Chapter 2 Summary
Last Updated on May 5, 2015, by eNotes Editorial. Word Count: 566
Chapter 2 opens with a view of the lovely ocean shore that borders the small brush home of Kino and Juana. The shore is teeming with a variety of animal life and vegetation. The couple approaches the beach and Kino studies his canoe, hand-crafted and maintained using a technique that his father taught him years ago. Kino’s ownership of this canoe is of vital importance because it provides him with the means of providing food for his family. As he prepares the canoe for its entrance into the water, Juana gathers seaweed and places it on Coyotito’s shoulder. The seaweed application is intended to ease the pain of the scorpion bite. Since the initial sting, the baby’s neck, ears, and face have become red and swollen, indicating the presence of venom in the baby’s body. Although the doctor has refused to treat the baby’s injury, Juana still has hope. The seaweed is a traditional remedy and she believes that it will have some positive effect. In addition, she prays that Kino will find a pearl that will be valuable enough to pay for the child’s medical treatment.
Kino and Juana place little Coyotito with them in the canoe and begin their day’s work. Kino dives into the water, gathering oysters in his basket. Of course, he hopes to find many valuable pearls, but he realizes that doing so is primarily a matter of chance. As he dives in search of the oysters, he hopefully reminds himself of the “Song of the Pearl That Might Be.” He has focused his hopes on the discovery of a priceless stone. Kino works steadily, concentrating simultaneously on gathering the oysters and reminding himself of the hopefulness of the song.
Kino’s concentration is broken by a large oyster that catches his eye. This oyster is separate from the clumps of smaller oysters and the shell is partially opened. Kino glimpses a radiant glow inside the partially opened shell and quickly grabs it. He returns to the surface, and Juana helps him into the boat. Kino is clearly excited by the possibility of a pearl in the large oyster, but he takes the time to retrieve his basket and his rock from the water before he opens any of the oysters. Once he has pulled his basket and rock into the boat, he decides to open a smaller oyster first, realizing that he may have seen only the gleam of the inner shell on the larger oyster.
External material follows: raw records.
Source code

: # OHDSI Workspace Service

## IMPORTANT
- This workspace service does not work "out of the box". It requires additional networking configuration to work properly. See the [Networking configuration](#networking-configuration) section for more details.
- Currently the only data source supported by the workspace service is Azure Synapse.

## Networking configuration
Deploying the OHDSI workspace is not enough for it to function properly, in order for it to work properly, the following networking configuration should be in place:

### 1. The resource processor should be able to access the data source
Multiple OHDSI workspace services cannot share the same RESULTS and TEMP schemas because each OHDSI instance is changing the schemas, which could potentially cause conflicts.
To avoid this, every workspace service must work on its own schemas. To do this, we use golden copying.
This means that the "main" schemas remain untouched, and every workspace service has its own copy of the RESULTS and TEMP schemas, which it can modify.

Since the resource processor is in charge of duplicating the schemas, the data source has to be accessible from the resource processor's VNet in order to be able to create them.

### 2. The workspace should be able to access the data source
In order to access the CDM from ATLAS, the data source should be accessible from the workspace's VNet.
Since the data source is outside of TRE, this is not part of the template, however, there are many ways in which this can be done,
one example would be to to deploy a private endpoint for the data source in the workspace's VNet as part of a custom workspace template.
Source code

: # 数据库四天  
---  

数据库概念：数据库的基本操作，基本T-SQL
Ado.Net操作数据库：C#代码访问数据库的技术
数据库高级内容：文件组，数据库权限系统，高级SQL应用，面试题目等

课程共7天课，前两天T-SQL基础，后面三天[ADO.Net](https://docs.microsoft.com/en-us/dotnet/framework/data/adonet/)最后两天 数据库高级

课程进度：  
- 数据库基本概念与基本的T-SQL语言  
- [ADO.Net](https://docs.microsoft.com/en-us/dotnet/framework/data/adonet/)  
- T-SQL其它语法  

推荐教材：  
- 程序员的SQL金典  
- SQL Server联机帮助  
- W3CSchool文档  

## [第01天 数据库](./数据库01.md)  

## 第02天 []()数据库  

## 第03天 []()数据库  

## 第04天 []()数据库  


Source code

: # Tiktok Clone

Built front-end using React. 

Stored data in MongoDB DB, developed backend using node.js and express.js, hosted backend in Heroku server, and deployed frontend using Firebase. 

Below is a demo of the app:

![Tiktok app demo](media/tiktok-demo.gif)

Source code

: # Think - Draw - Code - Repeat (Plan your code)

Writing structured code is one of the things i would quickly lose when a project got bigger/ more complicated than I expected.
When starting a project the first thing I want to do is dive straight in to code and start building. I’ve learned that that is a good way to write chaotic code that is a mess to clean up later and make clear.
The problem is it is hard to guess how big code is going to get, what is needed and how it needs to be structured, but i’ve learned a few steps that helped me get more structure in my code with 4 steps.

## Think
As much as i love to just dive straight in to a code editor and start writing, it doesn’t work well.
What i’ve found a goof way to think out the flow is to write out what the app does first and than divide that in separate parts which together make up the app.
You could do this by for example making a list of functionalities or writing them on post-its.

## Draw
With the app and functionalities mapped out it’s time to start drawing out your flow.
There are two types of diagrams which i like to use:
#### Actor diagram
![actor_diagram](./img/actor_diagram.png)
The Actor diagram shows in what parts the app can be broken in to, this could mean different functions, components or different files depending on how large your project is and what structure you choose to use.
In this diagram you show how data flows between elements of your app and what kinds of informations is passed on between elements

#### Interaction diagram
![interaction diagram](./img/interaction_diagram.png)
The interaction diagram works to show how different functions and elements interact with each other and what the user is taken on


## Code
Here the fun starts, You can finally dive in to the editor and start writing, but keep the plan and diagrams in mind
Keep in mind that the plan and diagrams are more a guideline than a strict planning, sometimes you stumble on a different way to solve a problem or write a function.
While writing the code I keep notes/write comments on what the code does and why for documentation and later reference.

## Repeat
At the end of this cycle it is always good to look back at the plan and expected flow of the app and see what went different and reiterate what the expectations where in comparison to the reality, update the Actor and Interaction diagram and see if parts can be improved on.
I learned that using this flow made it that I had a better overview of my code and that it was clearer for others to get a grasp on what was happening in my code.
He wants to maintain his composure. When he discovers nothing inside the small oyster, he tosses it back into the ocean and prepares to open the larger one. With Juana’s encouragement, he overcomes his hesitation and opens it.
The pearl that lies inside the oyster shell is very large and very beautiful. Kino examines the stone carefully, finding no obvious deformities in either the shape or the color of the pearl. He begins to dream for his family’s future. Juana finds the pearl breathtaking. In her excitement, she remembers their little baby and the scorpion sting. When she removes the seaweed and examines the wound, she sees that the swelling in his shoulder is nearly gone. She tells her husband, and he screams a joyous scream that catches the attention of other seamen. The men in the other canoes scramble to move toward Kino’s boat.